Supplied records below:

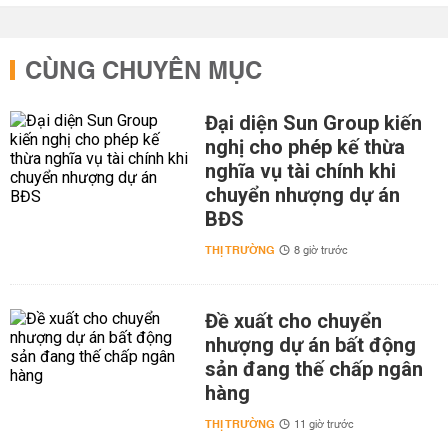
CÙNG CHUYÊN MỤC
Đại diện Sun Group kiến
nghị cho phép kế thừa
nghĩa vụ tài chính khi
chuyển nhượng dự án
BĐS
THỊ TRƯỜNG
8 giờ trước
Đề xuất cho chuyển
nhượng dự án bất động
sản đang thế chấp ngân
hàng
THỊ TRƯỜNG
11 giờ trước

End of Supplied records.

* **Exercise description**
Please work out how many lines of the data include the string "nhượng" and reply with the number alone.

* **Answer space**
2